*What is expected*:
Your answer should contain only the lines from the top of the data below down through the one with "cidr_block]", transcribed exactly and without pictures; please include nothing more.

═══ Records provided

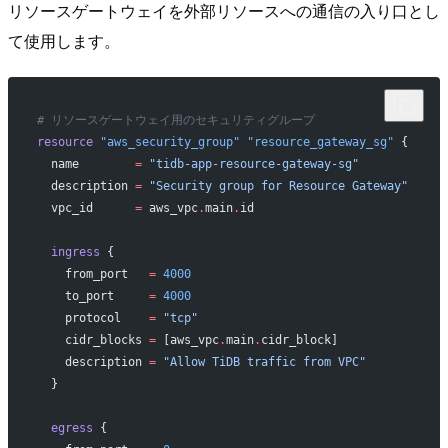
リソースゲートウェイを外部リソースへの通信の入り口とし
て使用します。
# リソースゲートウェイ用のセキュリティグループ
resource
 "aws_security_group"
 "resource_gateway_sg"
 {
  name
        =
 "tidb-app-resource-gateway-sg"
  description
 =
 "Security group for Resource Gateway"
  vpc_id
      =
 aws_vpc
.
main
.
id
  ingress
 {
    from_port
   =
 4000
    to_port
     =
 4000
    protocol
    =
 "tcp"
    cidr_blocks
 =
 [aws_vpc
.
main
.
cidr_block]
    description
 =
 "Allow TiDB traffic from VPC"
  }
  egress
 {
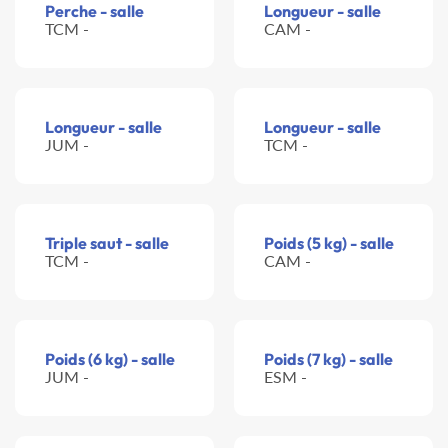
Perche - salle
Longueur - salle
TCM -
CAM -
Longueur - salle
Longueur - salle
JUM -
TCM -
Triple saut - salle
Poids (5 kg) - salle
TCM -
CAM -
Poids (6 kg) - salle
Poids (7 kg) - salle
JUM -
ESM -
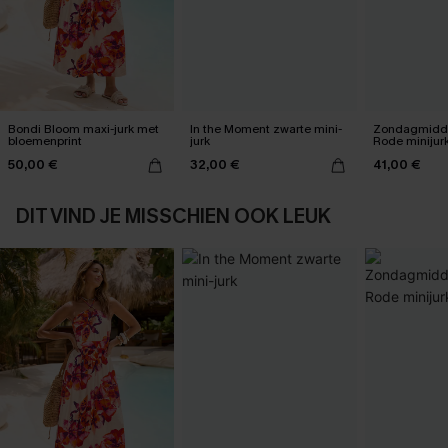
Bondi Bloom maxi-jurk met
In the Moment zwarte mini-
Zondagmidda
bloemenprint
jurk
Rode minijur
50,00 €
32,00 €
41,00 €
DIT VIND JE MISSCHIEN OOK LEUK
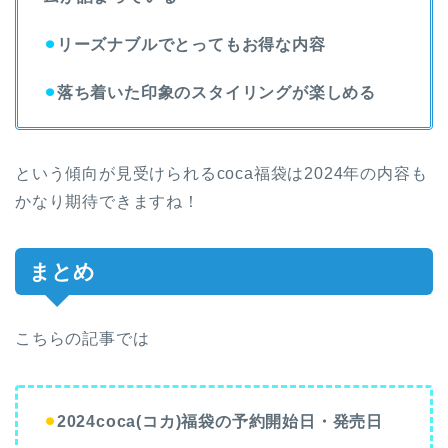
⚫︎
リーズナブルでとってもお得な内容
⚫︎
落ち着いた印象のスタイリングが楽しめる
という傾向が見受けられるcoca福袋は2024年の内容も
かなり期待できますね！
まとめ
こちらの記事では
⚫︎
2024coca(コカ)福袋の予約開始日・発売日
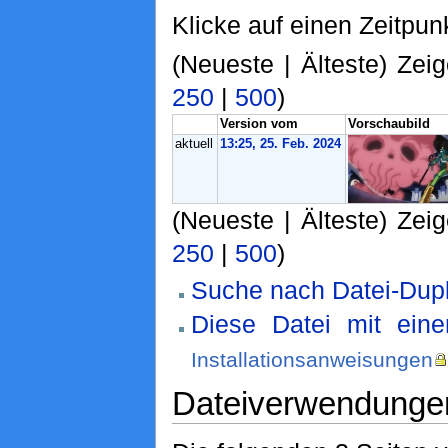
Klicke auf einen Zeitpun
(Neueste | Älteste) Zeig
250
|
500
)
Version vom
Vorschaubild
aktuell
13:25, 25. Feb. 2024
(Neueste | Älteste) Zeig
250
|
500
)
Suche nach Datei-Dupl
Diese Datei mit ein
Installationsanweisungen
Dateiverwendunge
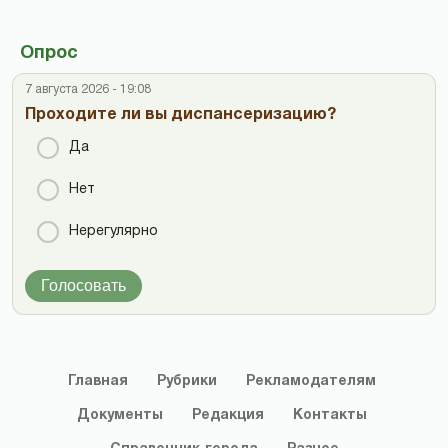
Опрос
7 августа 2026 - 19:08
Проходите ли вы диспансеризацию?
Да
Нет
Нерегулярно
Голосовать
Главная
Рубрики
Рекламодателям
Документы
Редакция
Контакты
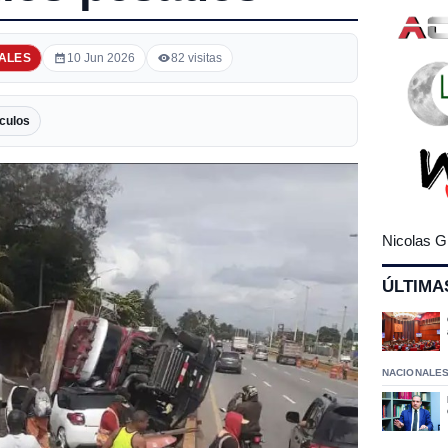
ALES
10 Jun 2026
82 visitas
culos
Nicolas G
ÚLTIMA
NACIONALE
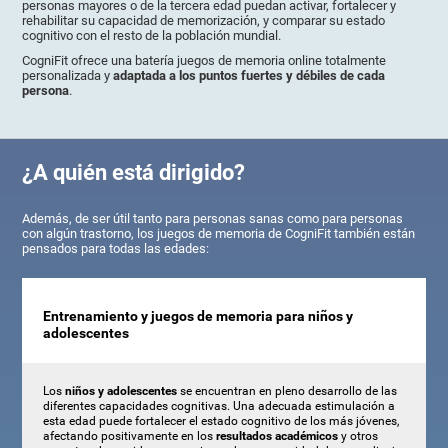
personas mayores o de la tercera edad puedan activar, fortalecer y
rehabilitar su capacidad de memorización, y comparar su estado
cognitivo con el resto de la población mundial.
CogniFit ofrece una batería juegos de memoria online totalmente
personalizada y
adaptada a los puntos fuertes y débiles de cada
persona
.
¿A quién está dirigido?
Además, de ser útil tanto para personas sanas como para personas
con algún trastorno, los juegos de memoria de CogniFit también están
pensados para todas las edades:
Entrenamiento y juegos de memoria para niños y
adolescentes
Los
niños y adolescentes
se encuentran en pleno desarrollo de las
diferentes capacidades cognitivas. Una adecuada estimulación a
esta edad puede fortalecer el estado cognitivo de los más jóvenes,
afectando positivamente en los
resultados académicos
y otros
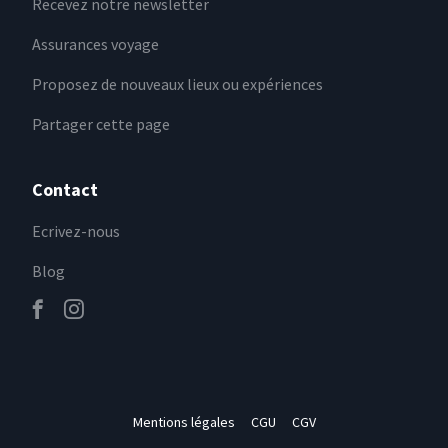
Recevez notre newsletter
Assurances voyage
Proposez de nouveaux lieux ou expériences
Partager cette page
Contact
Ecrivez-nous
Blog
Mentions légales
CGU
CGV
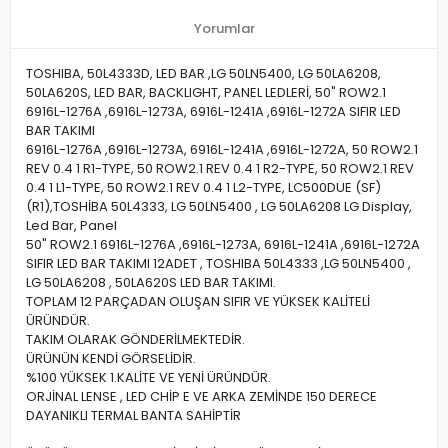
Yorumlar
TOSHIBA, 50L4333D, LED BAR ,LG 50LN5400, LG 50LA6208,
50LA620S, LED BAR, BACKLIGHT, PANEL LEDLERİ, 50" ROW2.1
6916L-1276A ,6916L-1273A, 6916L-1241A ,6916L-1272A SIFIR LED
BAR TAKIMI
6916L-1276A ,6916L-1273A, 6916L-1241A ,6916L-1272A, 50 ROW2.1
REV 0.4 1 R1-TYPE, 50 ROW2.1 REV 0.4 1 R2-TYPE, 50 ROW2.1 REV
0.4 1 L1-TYPE, 50 ROW2.1 REV 0.4 1 L2-TYPE, LC500DUE (SF)
(R1),TOSHİBA 50L4333, LG 50LN5400 , LG 50LA6208 LG Display,
Led Bar, Panel
50" ROW2.1 6916L-1276A ,6916L-1273A, 6916L-1241A ,6916L-1272A
SIFIR LED BAR TAKIMI 12ADET , TOSHIBA 50L4333 ,LG 50LN5400 ,
LG 50LA6208 , 50LA620S LED BAR TAKIMI.
TOPLAM 12 PARÇADAN OLUŞAN SIFIR VE YÜKSEK KALİTELİ
ÜRÜNDÜR.
TAKIM OLARAK GÖNDERİLMEKTEDİR.
ÜRÜNÜN KENDİ GÖRSELİDİR.
%100 YÜKSEK 1.KALİTE VE YENİ ÜRÜNDÜR.
ORJİNAL LENSE , LED CHİP E VE ARKA ZEMİNDE 150 DERECE
DAYANIKLI TERMAL BANTA SAHİPTİR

══════

*Output*:
リソースゲートウェイを外部リソースへの通信の入り口とし
て使用します。
# リソースゲートウェイ用のセキュリティグループ
resource
 "aws_security_group"
 "resource_gateway_sg"
 {
  name
        =
 "tidb-app-resource-gateway-sg"
  description
 =
 "Security group for Resource Gateway"
  vpc_id
      =
 aws_vpc
.
main
.
id
  ingress
 {
    from_port
   =
 4000
    to_port
     =
 4000
    protocol
    =
 "tcp"
    cidr_blocks
 =
 [aws_vpc
.
main
.
cidr_block]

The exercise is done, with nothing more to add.